Antigua and Barbuda’s Ambassador to the OAS, Sir Ronald Sanders, also warned CARICOM, OECS and OAS member states to avoid becoming victims of the “politics of exclusion” being pursued by Washington and other key OAS member states, especially in relation to Venezuela.
CARICOM Foreign Affairs Ministers met in Barbados from May 18-19, during which they collectively called for “non-intervention” in Venezuela, instead advocating a peaceful political settlement.
The 13-member CARICOM group is usually united in its positions at the OAS. But in recent voting on Venezuela, several nations voted with those advocating punishing Caracas instead of condemning violence and the increasing number of deaths.
The anti-Caracas lobby at the OAS set a controversial meeting in Washington for May 31, to discuss Venezuela (in its absence).
Venezuela has pulled out of the OAS. But it is Secretary General Luis Almagro — who is openly leading the anti-Maduro Venezuela lobby – and his powerful backers who have devised a plan to seek OAS support for political, economic and other unidentified actions and measures aimed at Venezuela.
Caribbean requests for more information on the expected outcomes of the May 31 meeting have not been met.
As a result, many Caribbean delegates will be heading to Washington next week, expecting the US to request their support for unspecified actions against Caracas.
The USA has never taken its eyes off neighbouring Venezuela, which has the highest certifiable crude oil deposits in the world – much more than Saudi Arabia.
Under Presidents Bush, Obama and Trump, Washington has waged a sustained war against Venezuela over recent years, but particularly since the death of Hugo Chavez and in light of the worsening economic and social crises mainly created by the steep drops in the price of oil on the world market.
Successive sanctions, presidential orders and decrees have over the years authorized US support for Venezuelan opposition forces, including direct financing and sanctions against top government officials.
US State Department figures indicate that since 2009, some US$49 million had been given by Washington to right-wing opposition political elements in Caracas for such reasons as “expanding democratic space” and “supporting political competition”, even “introducing alternative political concepts” such as “participatory democracy”.
The entities receiving US support include some of those behind the current violent protests, despite Maduro and his ruling United Socialist Party of Venezuela (PSUV) having won all of the seven free and fair national polls held during the same period.

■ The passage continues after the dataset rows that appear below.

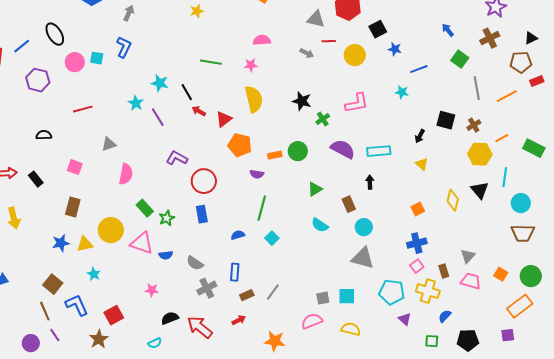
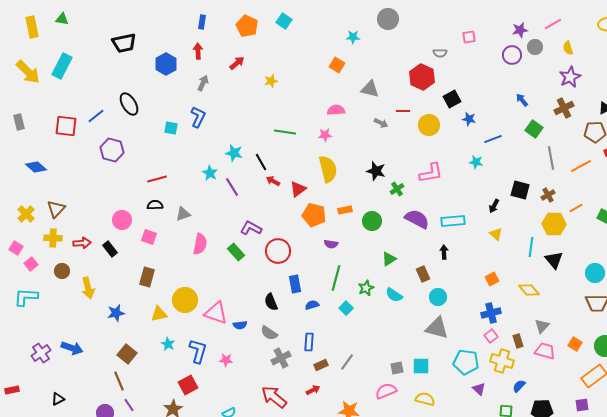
gray triangle: (316, 19) -> (370, 89), moved
pink circle: (75, 62) -> (122, 220), moved
black semicircle: (44, 135) -> (155, 205), moved
orange rectangle: (275, 155) -> (345, 210), moved
cyan line: (505, 177) -> (531, 247), moved
yellow diamond: (453, 200) -> (529, 290), moved, turned -55
green rectangle: (145, 208) -> (236, 252), moved
blue rectangle: (202, 214) -> (295, 284), moved
green star: (167, 218) -> (366, 288), moved
blue star: (61, 243) -> (116, 313), moved
blue L-shape: (77, 305) -> (198, 351), moved, turned 40
black semicircle: (170, 318) -> (271, 302), moved, turned -90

Many civilians have been killed by nefarious means, mainly during opposition demonstrations — including sniper fire and use of self-made explosive devices – while many more National Guards and police officers on duty have also been harmed by the violent attackers, even pelted with packaged excreta.
Like a slow motion coup, the violence has been spreading through opposition-controlled mainly urban areas, while the main opposition parties and forces consistently continue mounting almost daily protests while rejecting every invitation to talk peace.
Maduro offered to create a freely-elected Constituent National Assembly, but the main opposition MUD Alliance has firmly rejected participation in discussions, despite some 18 other opposition parties agreeing to take part.
Some CARICOM states that earlier appeared to support the anti-Venezuela lobby have somewhat mended their votes, the vast majority opting to abstain during a May 15 OAS Permanent Council vote for the hastily-arranged May 31 Washington meeting on Venezuela.
Like with Grenada in 1983, the Caribbean will again be called upon in 2017 to support an external agenda against a regional neighbour. Like in 1961, South American states will also be called upon to do the same.
The eyes of the world will, therefore, be focused on Washington next Wednesday when CARICOM (including the OECS) will, once again, have to show where they really and truly stand on non-intervention by external forces in the internal affairs of Caribbean states.